Inleiding
Op 22 juni 2022 heeft de Centrale Raad van Beroep in het kader van de Jeugdwet een oordeel gegeven over de vraag of het college met een toegekende voorziening de jeugdige voldoende in staat heeft gesteld gezond en veilig op te groeien, te groeien naar zelfstandigheid en voldoende zelfredzaam te zijn en maatschappelijk te participeren.[1] De voorziening waarover in hoger beroep is gestreden, is jeugdhulp in de vorm van behandeling van dyslexie. Het is de tweede uitspraak van de Centrale Raad van Beroep over dyslexie.

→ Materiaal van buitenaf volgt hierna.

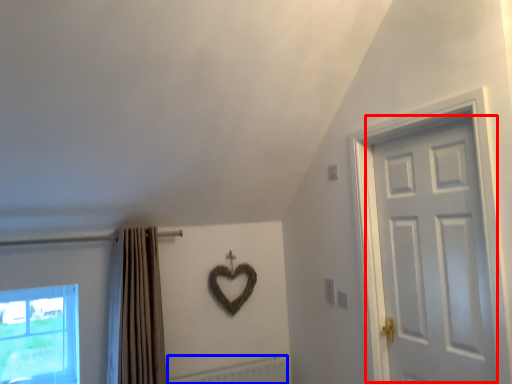
Question: Among these objects, which one is nearest to the camera, door (highlighted by a red box) or radiator (highlighted by a blue box)?

Choices:
 (A) door
 (B) radiator

Answer: (A)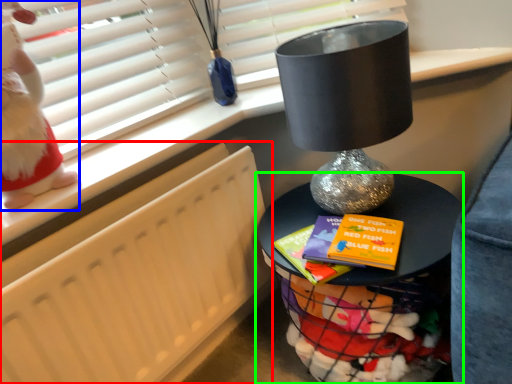
Question: Which object is positioned closest to radiator (highlighted by a red box)? Select from doll (highlighted by a blue box) and furniture (highlighted by a green box).

Choices:
 (A) doll
 (B) furniture

Answer: (A)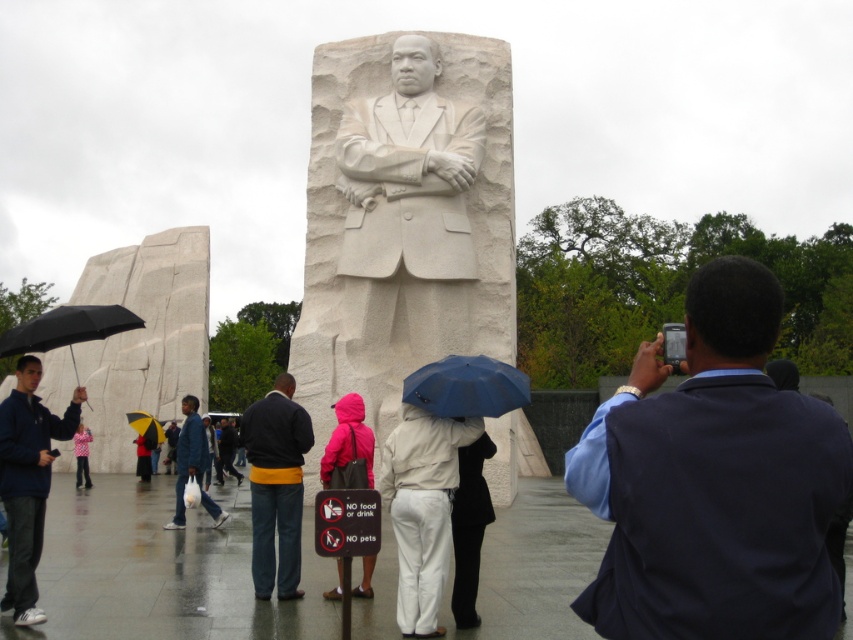
Find the location of `dark blue jacket at left`. dark blue jacket at left is located at coordinates (28, 481).

Who is more distant from viewer, [21,484] or [245,410]?

The point [245,410] is more distant.

The height and width of the screenshot is (640, 853). Identify the location of dark blue jacket at left. (28, 481).

Can you confirm if white marble statue at center is positioned below white matte pants at center?

No, white marble statue at center is not below white matte pants at center.

Does white marble statue at center have a larger size compared to white matte pants at center?

Correct, white marble statue at center is larger in size than white matte pants at center.

This screenshot has width=853, height=640. In order to click on white marble statue at center in this screenshot , I will do `click(404, 216)`.

Can you confirm if dark blue jacket with yellow stripe at center is bigger than black matte umbrella at left?

Actually, dark blue jacket with yellow stripe at center might be smaller than black matte umbrella at left.

Between dark blue jacket with yellow stripe at center and black matte umbrella at left, which one is positioned lower?

Positioned lower is dark blue jacket with yellow stripe at center.

This screenshot has width=853, height=640. I want to click on dark blue jacket with yellow stripe at center, so (x=276, y=484).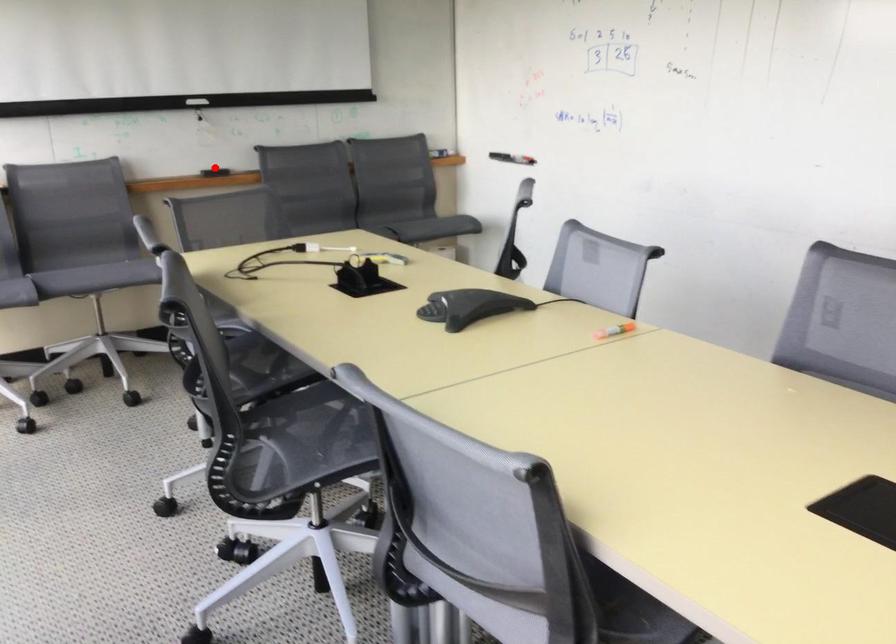
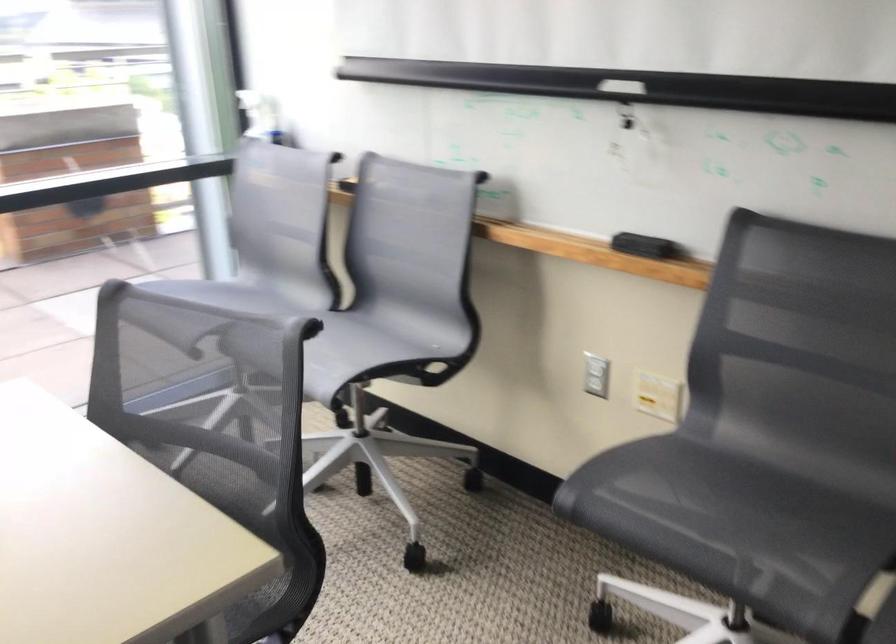
Question: I am providing you with two images of the same scene from different viewpoints. Image1 has a red point marked. In image2, the corresponding 3D location appears at what relative position? Reply with the corresponding letter.

Choices:
 (A) Closer
 (B) Farther

Answer: (A)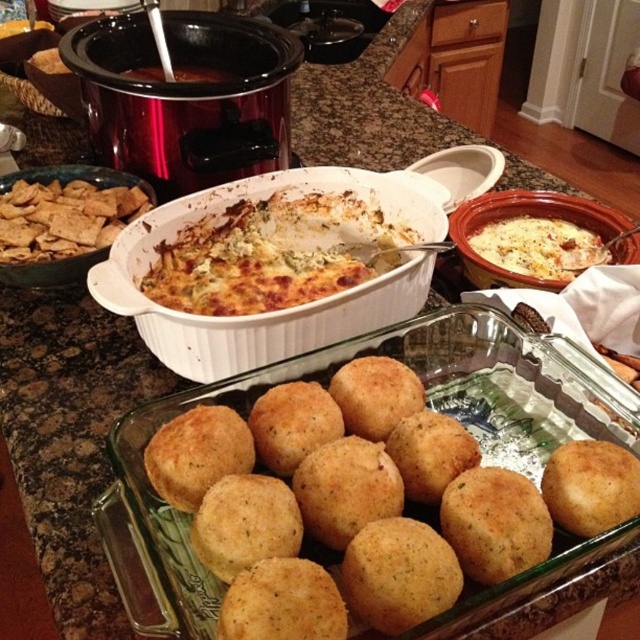
Question: Which point appears closest to the camera in this image?

Choices:
 (A) (561, 244)
 (B) (232, 269)

Answer: (B)

Question: Among these points, which one is nearest to the camera?

Choices:
 (A) (100, 243)
 (B) (326, 262)
 (C) (612, 452)

Answer: (C)

Question: Can you confirm if golden baked casserole at center is positioned below white creamy casserole at center-right?

Choices:
 (A) yes
 (B) no

Answer: (A)

Question: Is golden brown crumbly balls at center positioned at the back of brown cracker at left?

Choices:
 (A) no
 (B) yes

Answer: (A)

Question: Does golden brown crumbly balls at center come behind brown cracker at left?

Choices:
 (A) no
 (B) yes

Answer: (A)

Question: Which point is closer to the camera taking this photo?

Choices:
 (A) (326, 403)
 (B) (19, 188)

Answer: (A)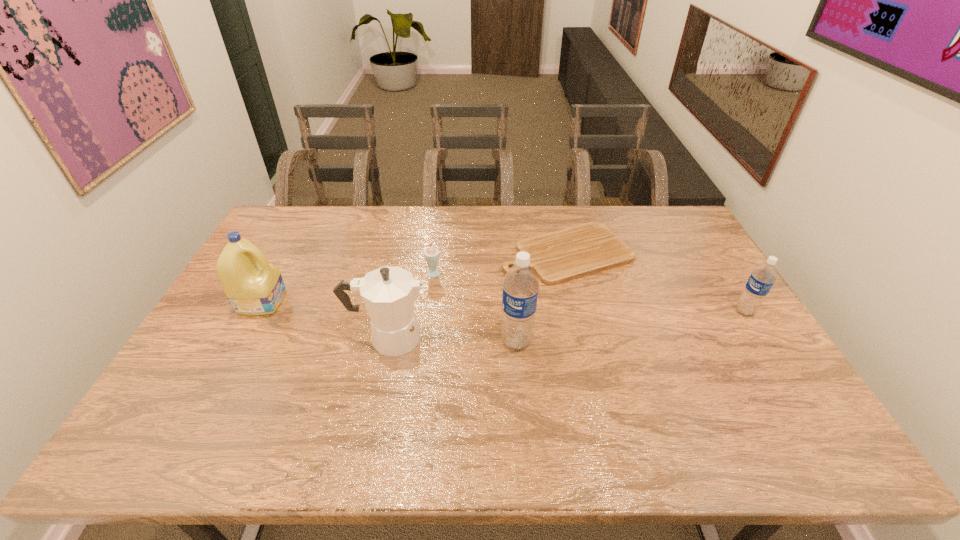
Identify the location of vacant area situated 0.220m on the straw side of the milkshake. The width and height of the screenshot is (960, 540). (429, 329).

Locate an element on the screen. vacant space located 0.330m on the left of the shortest object is located at coordinates (404, 253).

Locate an element on the screen. This screenshot has height=540, width=960. vacant space located at the spout of the coffeepot is located at coordinates (553, 338).

The width and height of the screenshot is (960, 540). I want to click on free space located 0.110m on the label of the detergent, so click(320, 301).

Where is `object that is at the far edge`? This screenshot has width=960, height=540. object that is at the far edge is located at coordinates (556, 257).

Identify the location of object that is at the left edge. (253, 286).

This screenshot has height=540, width=960. In order to click on object that is at the right edge in this screenshot , I will do [761, 280].

Locate an element on the screen. Image resolution: width=960 pixels, height=540 pixels. vacant space at the far edge of the desktop is located at coordinates (516, 214).

In the image, there is a desktop. Identify the location of free space at the near edge. This screenshot has width=960, height=540. (707, 402).

This screenshot has height=540, width=960. I want to click on free region at the left edge, so click(198, 367).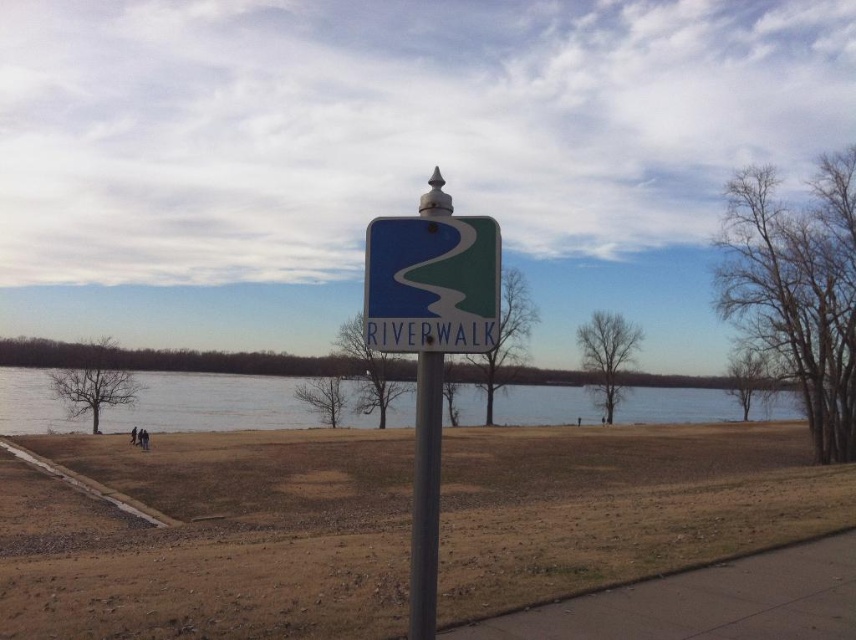
Is blue water at center taller than blue glossy sign at center?

Indeed, blue water at center has a greater height compared to blue glossy sign at center.

Which of these two, blue water at center or blue glossy sign at center, stands taller?

blue water at center is taller.

Which is in front, point (116, 420) or point (485, 234)?

Point (485, 234) is in front.

You are a GUI agent. You are given a task and a screenshot of the screen. Output one action in this format:
    pyautogui.click(x=<x>, y=<y>)
    Task: Click on the blue water at center
    
    Given the screenshot: What is the action you would take?
    pyautogui.click(x=211, y=403)

Is point (473, 348) behind point (429, 464)?

Yes, point (473, 348) is behind point (429, 464).

Based on the photo, which is below, blue glossy sign at center or metallic pole at center?

Positioned lower is metallic pole at center.

Who is more distant from viewer, (402, 260) or (415, 532)?

Positioned behind is point (402, 260).

Find the location of a particular element. This screenshot has height=640, width=856. blue glossy sign at center is located at coordinates (431, 284).

Based on the photo, does gray asphalt pavement at lower right appear under metallic pole at center?

Indeed, gray asphalt pavement at lower right is positioned under metallic pole at center.

Does gray asphalt pavement at lower right have a greater height compared to metallic pole at center?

De dyslexie-uitspraak uit 2018
Eerder oordeelde de Centrale Raad van Beroep over de vraag of het college de behandeling van bepaalde vormen van dyslexie mag uitsluiten van jeugdhulp.[2] Vóór 2015 was de dyslexiezorg ondergebracht bij de Zorgverzekeringswet. Op grond daarvan werd hulp vergoed voor die vormen van dyslexie die waren aan te merken als enkelvoudige, ernstige dyslexie (EED). Of daarvan sprake was, werd door deskundigen vastgesteld aan de hand van het protocol Dyslexie, diagnostiek en behandeling 2.0 (Protocol 2.0). Het college in de desbetreffende uitspraak voerde een beleid dat alleen vormen van EED voor vergoeding in aanmerking kwamen. De Centrale Raad van Beroep oordeelde in hoger beroep dat het college een dergelijk beleid mocht voeren (het college is binnen de ruimte gebleven die de wetgever in artikel 2.3 Jeugdwet aan het college heeft gelaten) en dat de beperking van hulp bij dyslexie tot EED (voor leerlingen tot 12 jaar) geoorloofd was. Vervolgens toetste de Centrale Raad van Beroep of in dit geval het college tot het besluit heeft kunnen komen en oordeelde dat dit het geval was.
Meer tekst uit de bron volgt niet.